* [Exercise objective]
Rewrite the passage of the text between "LF you are no" and "memories of her.", inclusive, with "dad" changed to "father".

--- Text provided Enclosed Below ---

I feel like self destruct mode has been firmly ON PPM but feel a bit brighter today, I think some of my issues may be physical and not just me being a nutter. I have lots of symptoms of postpartum hypothyroidism (extreme hairloss fatigue fuzziness periods every 2 weeks -TMI sorry-and other stuff) also the panic attacky stuff a month or two ago would fit in the phase where you have too much and now it has dropped. Tbh I'm not sure but I have booked- finally- a GP appt for Thursday [terrified] and maybe some of it is L-linked and some is something else, I would prefer it if I could be 'fixed' and feel normal with some pills, but perhaps I am kidding myself and it's all about L
frasersmummy thank you I think that could be the bets way forward, I know there are benches which are not dedicated tp anyone there and I can't see the problem as most of the benches have little plaques on in memory of someone. I wrote to a local blogger who posted it and some local politico saw it via the blog and sent an email address for their contact for the park director but no reply- perhaps they were only doing it for electioneering!! Also tried friends of the park and the park directly and no reply to anything as yet.
LF you are no fraud, any loss is horrific. It's nowhere near as bad as losing a child but my dad died before i was born and I had real issues about it growing up because people would say you can't miss him if you never knew him which I know is utter bollocks. I missed eevrything, the chance to have known him, the life we could have had if he'd lived, the role of him in my life, I missed so much. I am grateful with DD that although I thought she was a well little girl and the shock of losing her was so bad, at least I had the opportunity to have known her and I have some memories of her.
SSusan I was on maternity leave when L became ill, and was due to return to work when she was in hospital. My employer extended my leave until the end of May. I assumed I wouldn't be going back as I thought she would live and I'd have to be her carer but she died in the middle of April so I had 6 weeks off work following her death, and then went back which was a week after her funeral. It was ever so hard to start with because so many people didn't know she had died, and also because I worked with a bunch of morons who made all sorts of inappropriate comments about death and how it was weird of me to have a photo of her because she was dead (very smiley and alive in the pic taken when she was well!) and made loud 'jokes' about undertakers and what happens to dead peoples bodies.. they also reduced my salary secretly and it was veyr stressful. In fact they treated me horrendously! BUT after I snapped and sent a detailed email to the senior managers all issues were addressed and to be fair the idiots were young staff who didn't know me from before my maternity leave. The staff who knew me were SO nice to me from the second I stepped into the office, they hugged me and some of them cried when they found out.
Anyway sorry for that rant. Once I was back and settled and the ridiculousness stopped I actually began to enjoy my job and I looked forward to going in and time flew by when I was there. I was sad to leave my job to go on maternity leave again, and I do miss it. It was very therapeutic to be treated as a normal competent adult and to be busy all the time. I miss the business because it kept my mind off the crashing awfulness of what had happened.
I would advise you to, if you can, take a break- go away for a week or two- and maybe when you come back research what kind of regular support is available in you area, talking through what has happened, then go back to work when you feel 'strong' enough to put one foot in front of the other. It helped me, with hindsight, because I was so busy. I'm not saying it's the right way to do things but for me it was distraction. If you're able to see someone like a bereavement counsellor on a regular basis and take a day a week off work to do that then it would be a good idea. I haven't but I think it would help. Just after L died I did have 'cups of tea' with a lady at the hospital who was a former nurse, very wise, 60something, a liver specialist and also worked in the psychology dept. I saw her once a week until L's funeral and it has helped a lot.

--- End of Enclosed Text provided ---
--- Raw data Enclosed Below ---

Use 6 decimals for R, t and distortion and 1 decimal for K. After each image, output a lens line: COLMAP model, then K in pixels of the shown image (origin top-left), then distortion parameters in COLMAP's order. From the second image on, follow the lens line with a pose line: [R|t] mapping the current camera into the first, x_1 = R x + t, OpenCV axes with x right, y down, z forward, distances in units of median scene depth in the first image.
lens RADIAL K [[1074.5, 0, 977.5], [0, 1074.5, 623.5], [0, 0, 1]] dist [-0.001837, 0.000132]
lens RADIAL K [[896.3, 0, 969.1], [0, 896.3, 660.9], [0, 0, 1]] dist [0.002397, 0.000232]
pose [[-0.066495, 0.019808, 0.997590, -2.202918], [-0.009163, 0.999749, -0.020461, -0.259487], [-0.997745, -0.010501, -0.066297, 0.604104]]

--- End of Enclosed Raw data ---

* [Expected answer]
LF you are no fraud, any loss is horrific. It's nowhere near as bad as losing a child but my father died before i was born and I had real issues about it growing up because people would say you can't miss him if you never knew him which I know is utter bollocks. I missed eevrything, the chance to have known him, the life we could have had if he'd lived, the role of him in my life, I missed so much. I am grateful with DD that although I thought she was a well little girl and the shock of losing her was so bad, at least I had the opportunity to have known her and I have some memories of her.